Santosh Sahu
Santosh Sahu

Reputation: 2244

which "<<" operator function should be used?

There are two ways of implementing operator "<<" or ">>" function in a project.

1.As a non-member function

2.As a friend

  #include<iostream>
  using namespace std;
  class xxx{
     private: int x;
     public: xxx(int val=0):x(val){}
              int getx(){return x;}
             friend ostream& operator <<(ostream& o, xxx& x1);
  };
  ostream& operator<<(ostream& o, xxx& x1)
  {
    o<<x1.getx();
    return o;
  }
  ostream& operator <<(ostream& o, xxx& x1)
  {
     o<<x1.getx();
     return o;
  }
  int main(int argc, char *argv[])
  {
     xxx x1(5);
     return 0;
  }

Looks like both non-member and friend function have same signature when implementing, and thus i get compiler error : "error: redefinition of 'std::ostream& operator<<(std::ostream&, xxx&)' ".

Could anyone please help how to compile the above code.
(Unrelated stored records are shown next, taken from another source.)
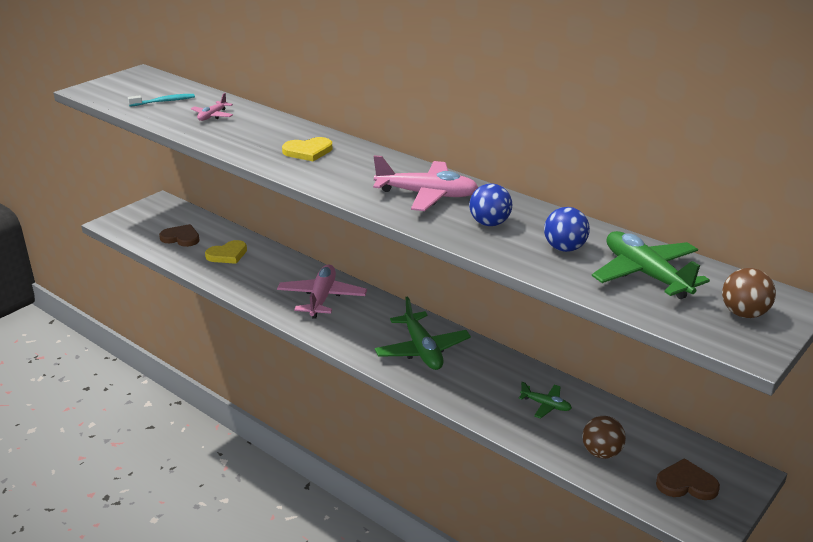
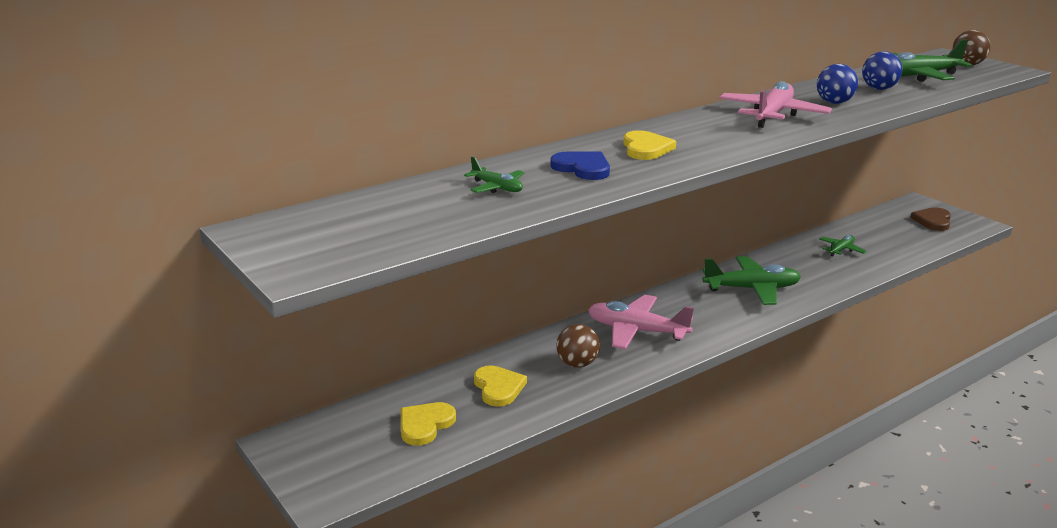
camera: 75 degrees left, 5 degrees down
turquoise toothbrush [128,94,195,107] -> none
brown heart [159,224,200,247] -> yellow heart [401,402,456,446]
pink plane [191,93,233,121] -> green plane [464,157,525,193]
brown ball [582,416,626,459] -> brown ball moved to [556,324,600,367]
none -> blue heart [551,152,610,180]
Also would like to know in which situation should we use non-member "operator =" function over friend "operator =" function.

Upvotes: 1

Views: 77

Answers (2)

Chris Dodd
Chris Dodd

Reputation: 126203

You seem to be confused -- a friend function is a non-member function. So your friend declaration declares the non-member function and makes it a friend. You then define the (non-member) function twice, which is an error.

The two ways to define (most) overloaded operators is as a member function or a non-member function. You cannot do both for the same operator, and if you define it as a non-member, it may be a friend or not as you prefer (friend is irrelevant)

As for your final question -- you cannot define operator= as a non-member function. It must be a member function. friend is irrelevant.

Upvotes: 2

DrWatson
DrWatson

Reputation: 418

The two definitions are identical. And in your case, the operator is not accessing private or protected members of the class, so the friend declaration is redundant.